There has been little let-up in the downward march in yields across the world this week as a host of factors drive investors into fixed income. These include uncertainty about the outcome of Britain's June 23 referendum on European Union membership and a scaling back of US interest rate expectations following dismal US jobs numbers a week ago. European stock markets fell more than 2 percent, fuelling demand for bonds. Ten-year yields in Germany, Japan, Switzerland and the UK all struck record lows on Friday, while US Treasury yields hit their lowest level in more than three months.
German Bund yields - the benchmark for borrowing costs across the euro zone - have fallen almost 10 basis points in little over a week to as low as 0.010 percent. German 30-year yields are down about 20 basis points in the past week, falling to 0.57 percent on Friday. "Ten-year Bund yields could be negative very soon," said Ciaran O'Hagan, strategist at Societe Generale.
Adjusted for inflation, which is at 0.1 percent in Germany, 10-year yields are marginally negative at minus 0.08 percent. German bonds with a maturity out to nine years already have a yield below zero, which means investors are willing to pay to hold them instead of being paid.

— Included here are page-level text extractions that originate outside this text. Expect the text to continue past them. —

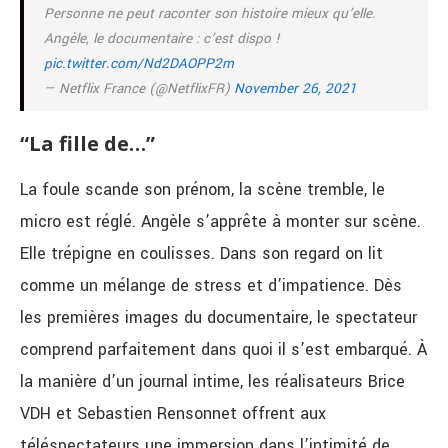
Personne ne peut raconter son histoire mieux qu’elle.
Angèle, le documentaire : c’est dispo !
pic.twitter.com/Nd2DAOPP2m
— Netflix France (@NetflixFR)
November 26, 2021
“La fille de…”
La foule scande son prénom, la scène tremble, le
micro est réglé. Angèle s’apprête à monter sur scène.
Elle trépigne en coulisses. Dans son regard on lit
comme un mélange de stress et d’impatience. Dès
les premières images du documentaire, le spectateur
comprend parfaitement dans quoi il s’est embarqué. À
la manière d’un journal intime, les réalisateurs Brice
VDH et Sebastien Rensonnet offrent aux
téléspectateurs une immersion dans l’intimité de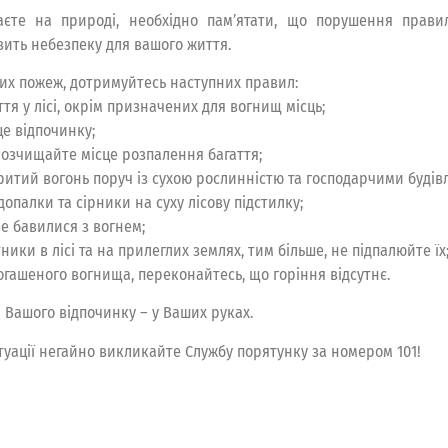
аєте на природі, необхідно пам’ятати, що порушення прави
вить небезпеку для вашого життя.
их пожеж, дотримуйтесь наступних правил:
ття у лісі, окрім призначених для вогнищ місць;
це відпочинку;
розчищайте місце розпалення багаття;
критий вогонь поруч із сухою рослинністю та господарчими будів
опалки та сірники на суху лісову підстилку;
не бавилися з вогнем;
ники в лісі та на прилеглих землях, тим більше, не підпалюйте їх
огашеного вогнища, переконайтесь, що горіння відсутнє.
 Вашого відпочинку – у Ваших руках.
туації негайно викликайте Службу порятунку за номером 101!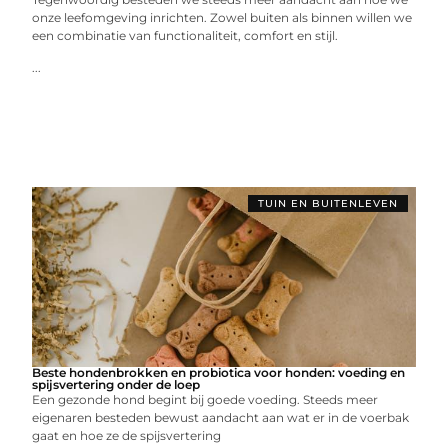
onze leefomgeving inrichten. Zowel buiten als binnen willen we
een combinatie van functionaliteit, comfort en stijl.
...
TUIN EN BUITENLEVEN
Beste hondenbrokken en probiotica voor honden: voeding en
spijsvertering onder de loep
Een gezonde hond begint bij goede voeding. Steeds meer
eigenaren besteden bewust aandacht aan wat er in de voerbak
gaat en hoe ze de spijsvertering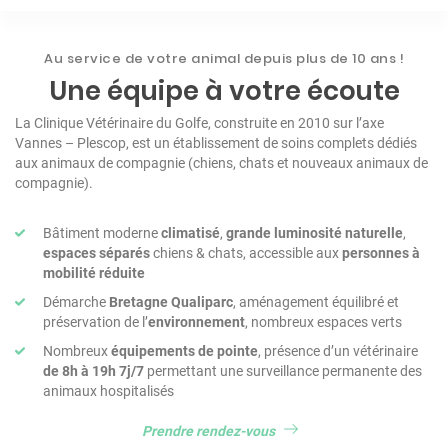
1
2
3
Au service de votre animal depuis plus de 10 ans !
Une équipe à votre écoute
La Clinique Vétérinaire du Golfe, construite en 2010 sur l’axe
Vannes – Plescop, est un établissement de soins complets dédiés
aux animaux de compagnie (chiens, chats et nouveaux animaux de
compagnie).
Bâtiment moderne
climatisé
,
grande luminosité naturelle
,
espaces séparés
chiens & chats, accessible aux
personnes à
mobilité réduite
Démarche
Bretagne Qualiparc
, aménagement équilibré et
préservation de l’
environnement
, nombreux espaces verts
Nombreux
équipements de pointe
, présence d’un vétérinaire
de 8h à 19h 7j/7
permettant une surveillance permanente des
animaux hospitalisés
Prendre rendez-vous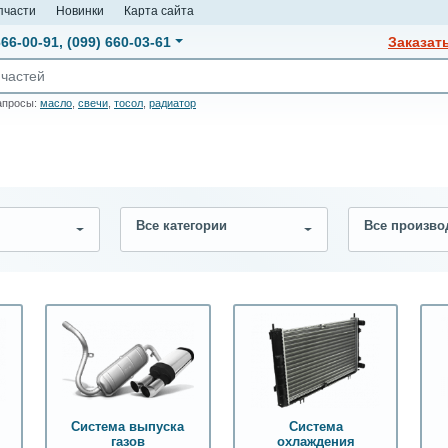
пчасти
Новинки
Карта сайта
666-00-91
,
(099) 660-03-61
Заказат
апросы:
масло
,
свечи
,
тосол
,
радиатор
Все категории
Все произво
Система выпуска
Система
газов
охлаждения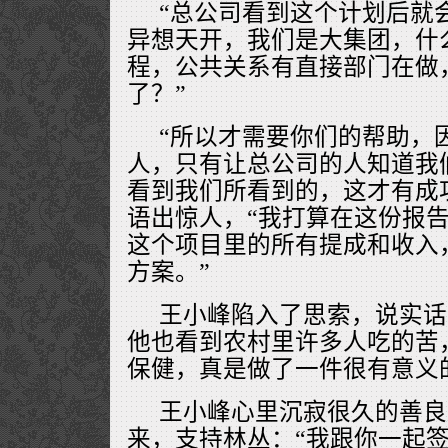
“总公司看到这个计划后就
异想天开，我们是大集团，什
程，公共关系有直接部门在做
了？”
“所以才需要你们的帮助，
人，只有让总公司的人知道我
看到我们所看到的，这才有成
语出惊人，“我打算在这份报
这个项目里的所有提成和收入
方案。”
王小峰陷入了思索，说实话
他也看到农村里许多人吃的苦
保健，真是做了一件很有意义
王小峰心里沉寂很久的善良
来，支持林丛：“我跟你一起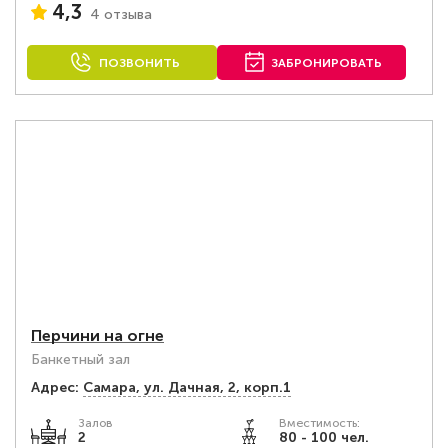
4,3
4 отзыва
ПОЗВОНИТЬ
ЗАБРОНИРОВАТЬ
Перчини на огне
Банкетный зал
Адрес:
Самара, ул. Дачная, 2, корп.1
Залов
Вместимость:
2
80 - 100 чел.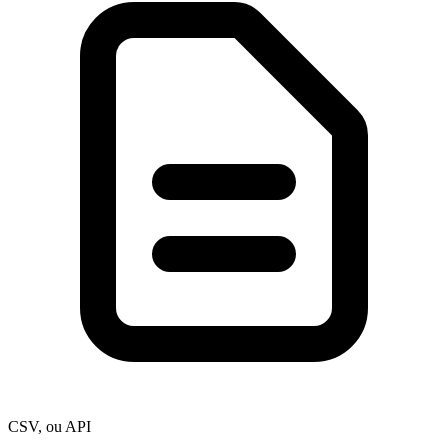
CSV, ou API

Both the European Central Bank and Bank of Japan have taken official interest rates into negative territory, helping send a wave of government bond yields below zero. According to the Fitch Ratings agency, just over $10 trillion of sovereign bonds globally had yields below zero in May. The ECB added to the mix this week by starting to buy corporate bonds as part of its asset purchase scheme.
German bond yields out to five years are below the ECB's minus 0.4 percent deposit rate, which means the bonds are ineligible for the central bank's bond-buying scheme. "Who would have thought that possible even a year ago, investors would pay governments to own their debt?" said Michael Hewson, chief market analyst at CMC Markets. In a tweet on Thursday, Janus Capital's Bill Gross warned the pile of negative-yielding bonds was a "supernova that will explode one day".

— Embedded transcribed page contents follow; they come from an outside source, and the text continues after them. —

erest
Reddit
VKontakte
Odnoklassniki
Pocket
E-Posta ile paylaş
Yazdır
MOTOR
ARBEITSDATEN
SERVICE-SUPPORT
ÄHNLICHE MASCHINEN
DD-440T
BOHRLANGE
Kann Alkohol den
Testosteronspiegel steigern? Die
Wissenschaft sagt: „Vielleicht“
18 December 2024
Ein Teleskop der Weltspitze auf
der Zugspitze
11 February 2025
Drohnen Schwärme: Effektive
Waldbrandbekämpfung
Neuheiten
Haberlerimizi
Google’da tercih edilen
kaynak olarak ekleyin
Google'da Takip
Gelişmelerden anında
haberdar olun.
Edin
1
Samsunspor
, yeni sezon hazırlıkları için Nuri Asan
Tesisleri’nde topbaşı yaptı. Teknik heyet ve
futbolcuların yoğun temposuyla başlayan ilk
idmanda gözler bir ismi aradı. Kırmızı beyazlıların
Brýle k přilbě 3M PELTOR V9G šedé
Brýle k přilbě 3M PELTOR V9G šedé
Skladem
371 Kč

Even a small rise in yields could hurt investors. When Bund yields fell to 0.05 percent in April 2015, a blip in inflation sparked a jump to just over 1 percent by mid-June in one of the biggest Bund routs in history. Other analysts say there are valid reasons for the renewed fall in yields. Naeem Aslam, chief market analyst at Think Forex, said that while investors were wary, with Bund yields so close to negative territory, "they are still ready and interested to go with it". Worries about global growth also weighed on inflation expectations. The five-year, five-year breakeven forward, the ECB's favoured gauge of long-term inflation expectations, fell below 1.40 percent to its lowest since March.